In an effort to building on growth in the local private health care market, one of Dubai Health Strategy 2021’s key objectives is to develop Dubai as a regional and international destination for medical tourism.

By the end of the decade, the country aims to more than triple the number of health visitors from the 135,000 guests posted in 2014 to 500,000 by 2020.

By capitalising on the emirate’s centralised location in the region and offering high-level services, Dubai officials estimate the medical tourism segment could generate up to Dh2.6bn ($708m) per annum by 2020.

“Medical tourism is an important sector, and is set to grow considerably in the coming years,” Mohaymen Abdelghany, CEO of the private Al Zahra Hospital, told OBG. “Thanks to prior investment, Dubai is well positioned to serve as a regional and international hub for these services.”

Recognising the potential for medical tourism revenues, investment in the sector has expanded, with 22 new health facilities – 18 private and four public – scheduled to open in the coming years.

Facilities and hospitality

Private real estate developments targeting the medical tourism segment offer another avenue for investment.

MAG Group, a local property developer, is currently building a large-scale wellness centre at Dubai Healthcare City (DHCC), the free zone created in 2002 to cater to the growing medical segment.

“This project is part of a broader development that will include a hotel, private villas, residential areas and retail outlets,” Moafaq Ahamed Al Gaddah, chairman of MAG Group, told OBG. Residents will have direct access to treatment at the wellness centre, as well as the variety of international and local hospitals located in the DHCC, he added.

The free zone’s expansion plans have an increased focus on new hospitals and clinics, as well as pharmaceutical, research and wellness centres, and related infrastructure and development, Bader Saeed Hareb, CEO, Investment Sector, DHCC, told OBG.

“Phase 1 of DHCC, which has focused on health care services, education and research, has demonstrated steady growth at both strategic and operational levels,” he said. “Phase 2 of DHCC, which is currently under way, will achieve significant growth through unique wellness concepts and specialised hospitals with complementary residential offerings.”

Human resources and e-health

While development of physical infrastructure continues apace, the emirate is also focused on expanding and upgrading the sector’s human resources and IT capacity.

Stakeholders often identify attracting and retaining top specialists from abroad as one of the primary challenges facing the industry; continuing education on new procedures and treatments is another concern.

New government initiatives, including those outlined in the recently unveiled national health strategy, may hold the key.

The government has committed to stepping up investments in training and education, and to further developing human resources.
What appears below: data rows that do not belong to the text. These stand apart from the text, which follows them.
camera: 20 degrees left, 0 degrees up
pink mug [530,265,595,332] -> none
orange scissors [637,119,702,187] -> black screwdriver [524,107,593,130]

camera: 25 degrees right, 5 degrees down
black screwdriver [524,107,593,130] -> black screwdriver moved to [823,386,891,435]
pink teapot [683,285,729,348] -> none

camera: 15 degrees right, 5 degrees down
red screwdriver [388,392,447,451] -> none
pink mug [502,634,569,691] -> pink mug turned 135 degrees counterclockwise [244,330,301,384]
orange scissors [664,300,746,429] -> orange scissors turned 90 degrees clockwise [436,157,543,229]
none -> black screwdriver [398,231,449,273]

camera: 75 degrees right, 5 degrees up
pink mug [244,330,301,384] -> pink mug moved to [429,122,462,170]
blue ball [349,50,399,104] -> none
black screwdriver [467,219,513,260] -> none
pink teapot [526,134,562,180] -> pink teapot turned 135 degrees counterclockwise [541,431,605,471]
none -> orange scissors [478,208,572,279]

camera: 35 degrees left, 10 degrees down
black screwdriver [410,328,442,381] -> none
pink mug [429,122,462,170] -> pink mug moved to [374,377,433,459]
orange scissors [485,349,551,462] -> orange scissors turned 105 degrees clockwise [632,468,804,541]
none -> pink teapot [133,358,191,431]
Dubai Health Strategy 2021 also focuses on encouraging local research as a means of driving innovation and efficiency for medical and technical staff.
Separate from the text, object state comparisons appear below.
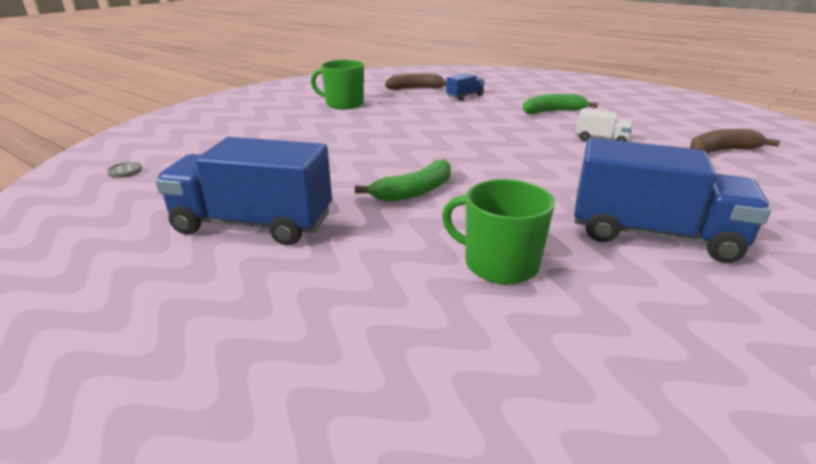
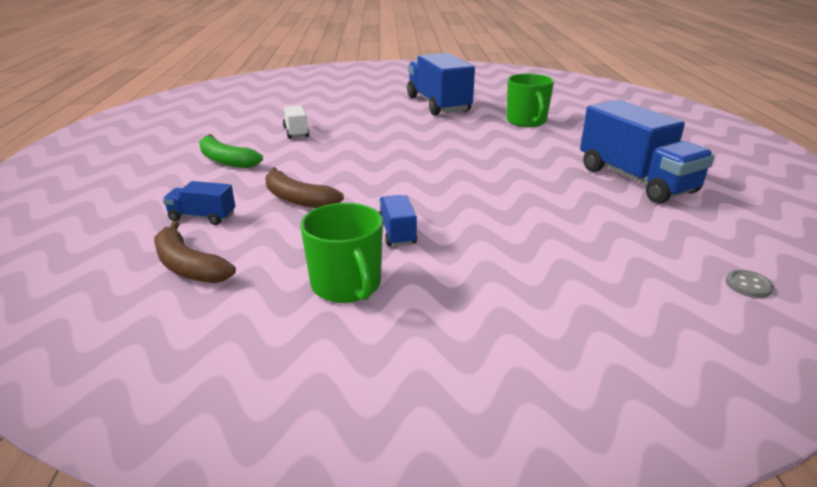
camera: 130 degrees left, 0 degrees up
green banana [355,159,451,202] -> none
brown banana [690,129,780,154] -> brown banana moved to [265,167,344,208]
none -> blue truck [379,195,417,247]

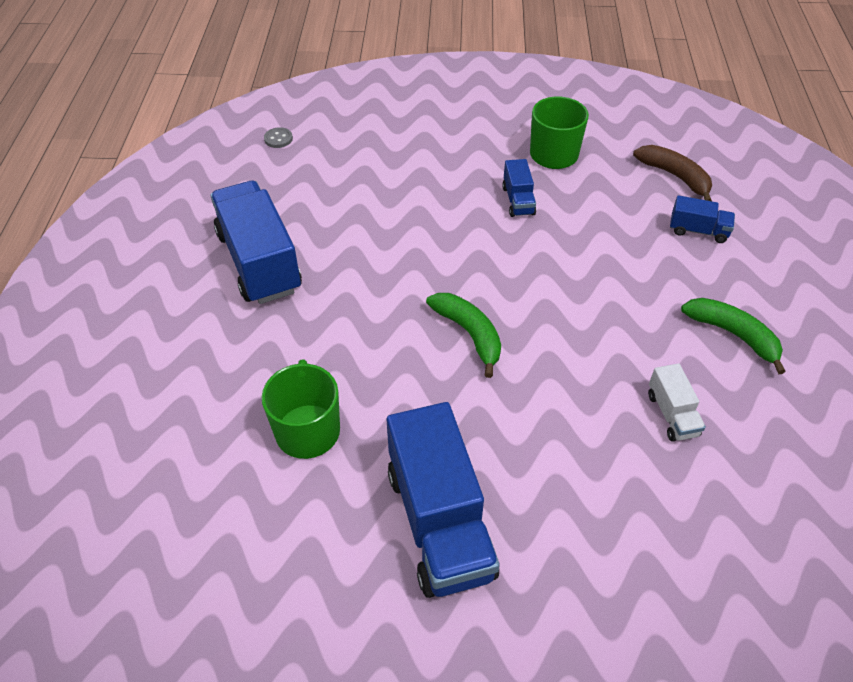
camera: 175 degrees left, 20 degrees up
brown banana [265,167,344,208] -> none
none -> green banana [426,293,501,378]

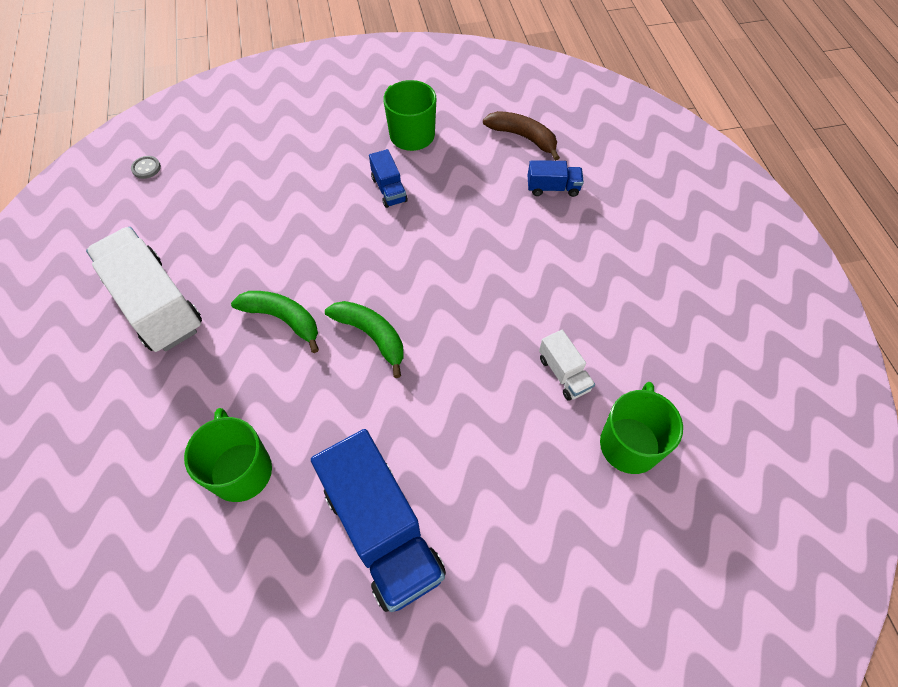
camera: 15 degrees left, 10 degrees up
blue truck [210,181,302,304] -> white truck [86,227,202,352]
green banana [681,298,786,374] -> green banana moved to [231,291,319,353]
none -> green mug [600,382,683,474]

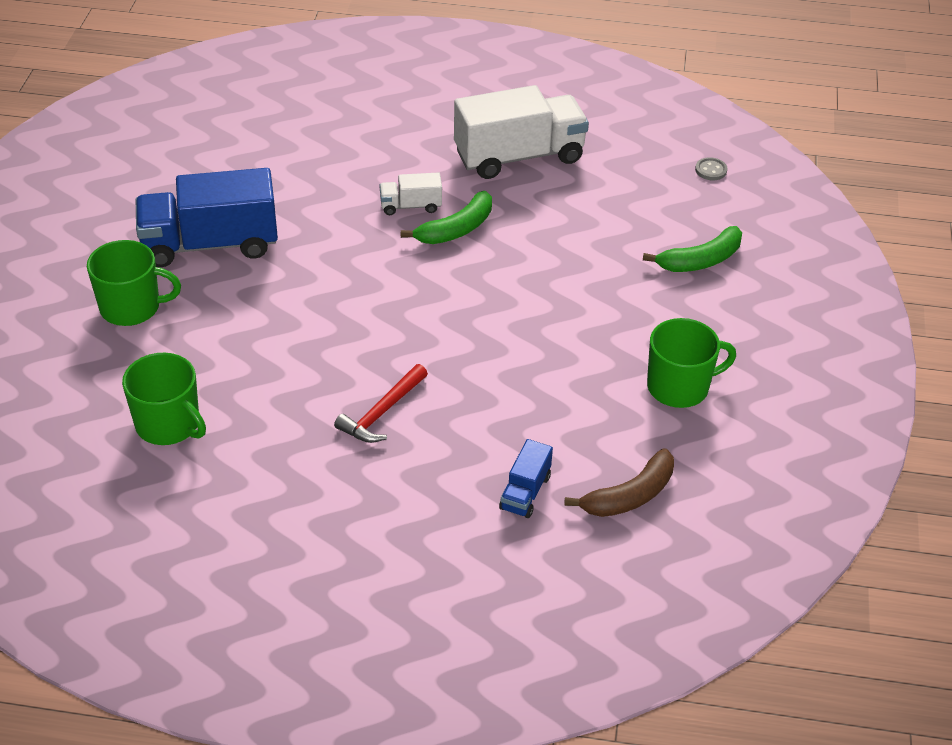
camera: 110 degrees right, 15 degrees down
green mug [184,408,272,502] -> green mug moved to [87,240,181,326]
green banana [325,301,404,378] -> green banana moved to [643,226,742,272]
blue truck [369,149,408,208] -> none
white truck [539,330,595,401] -> white truck moved to [380,172,442,215]
none -> red hammer [334,364,428,443]

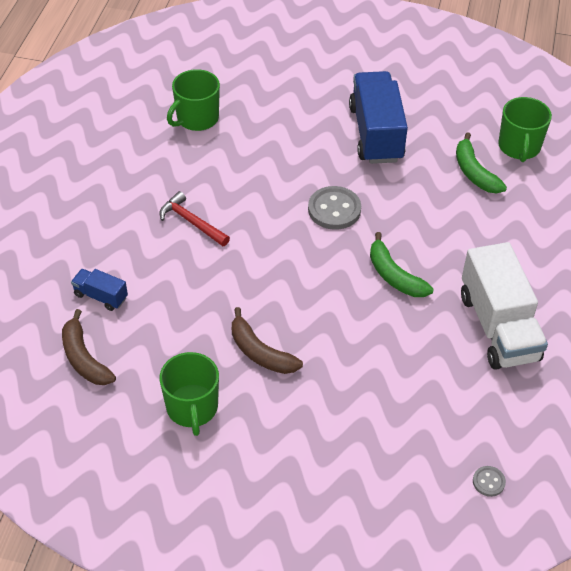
camera: 95 degrees right, 5 degrees up
green mug [87,240,181,326] -> green mug moved to [498,97,552,162]
white truck [380,172,442,215] -> none
green banana [643,226,742,272] -> green banana moved to [456,132,507,194]
none -> brown banana [232,307,303,374]
none -> grey button [308,186,361,230]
Alongside training, the emirate also plans to focus on developing stronger e-health infrastructure, ranging from electronic medical records (EMR) to health care apps.
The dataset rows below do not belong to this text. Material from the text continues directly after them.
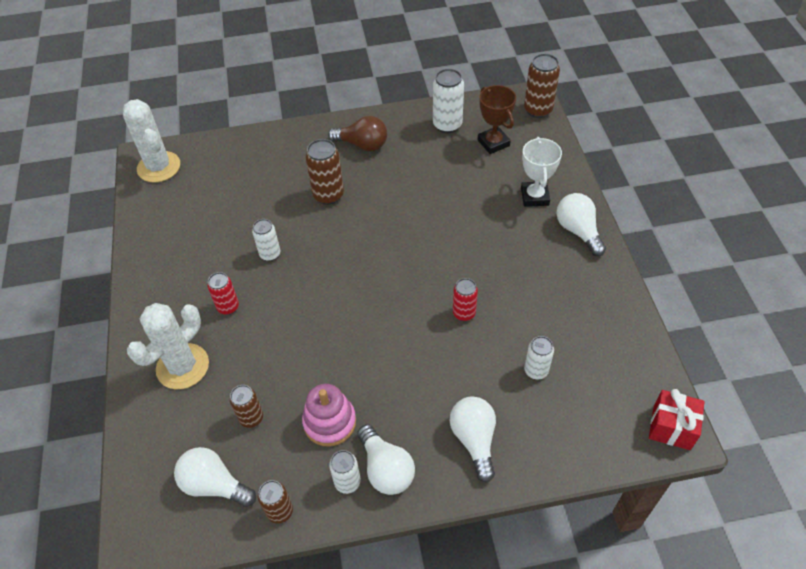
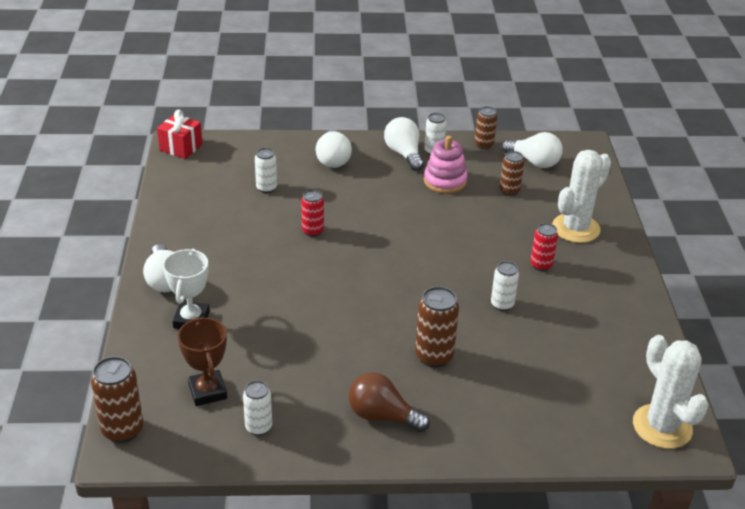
camera: 175 degrees left, 15 degrees down
white can [433,69,464,133] -> white can [243,380,272,436], size x0.65

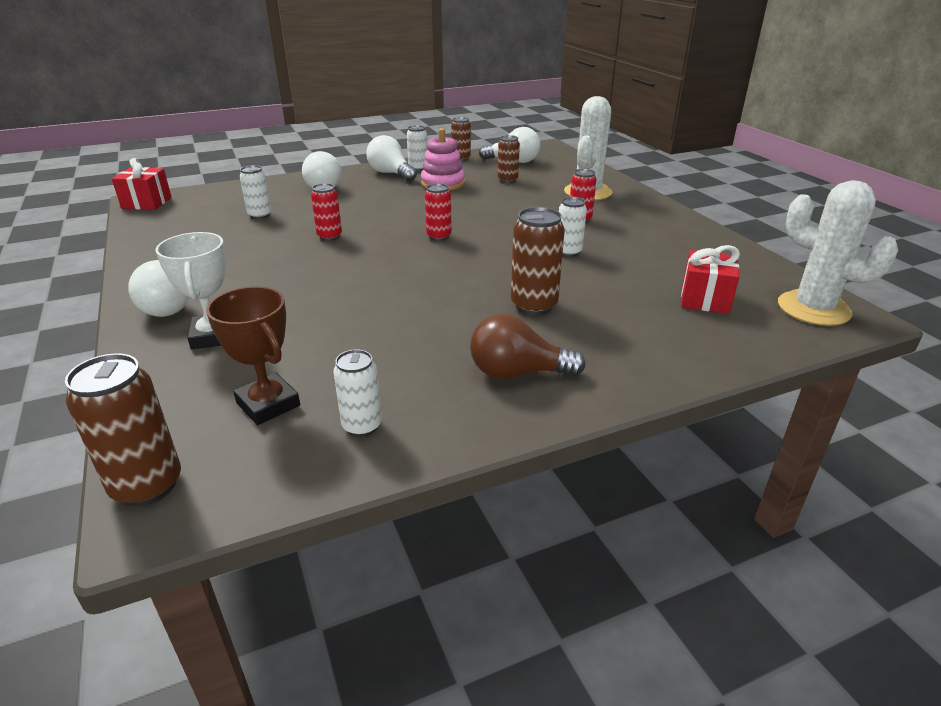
camera: 20 degrees left, 5 degrees down
none -> red can [425,183,452,241]
none -> red gift [681,245,740,314]

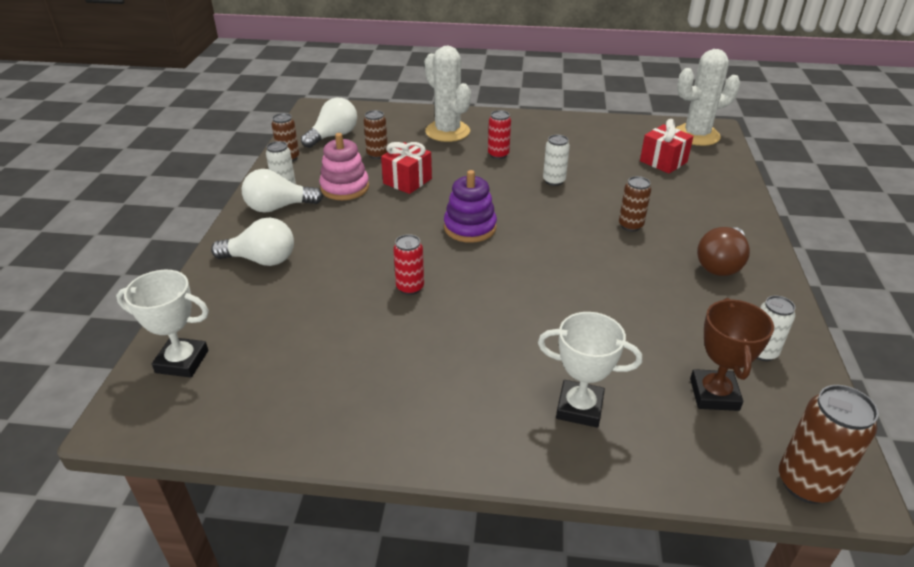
camera: 60 degrees left, 5 degrees up
red gift [112,158,172,210] -> red gift moved to [381,142,432,194]
white light bulb [128,260,190,317] -> none
brown trophy [206,286,300,425] -> brown trophy turned 75 degrees counterclockwise [690,298,774,411]
white can [240,165,271,219] -> none
red can [425,183,452,241] -> purple stacking toy [444,170,497,243]
brown can [511,207,565,315] -> brown can [619,176,651,232], size x0.65
none -> white trophy [116,270,209,378]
This should grant greater flexibility to patients moving between treatment centres, while also offering opportunities for further private sector involvement.

“EMR vendors who supply small and medium-sized clinics, polyclinics and pharmacies will find a huge market in Dubai, as we have more than 2000 such establishments,” Humaid Al Qatami, chairman and director-general of the DHA, told OBG. “There is significant scope for growth for health information exchange companies and EMR companies, as well as smart app developers.”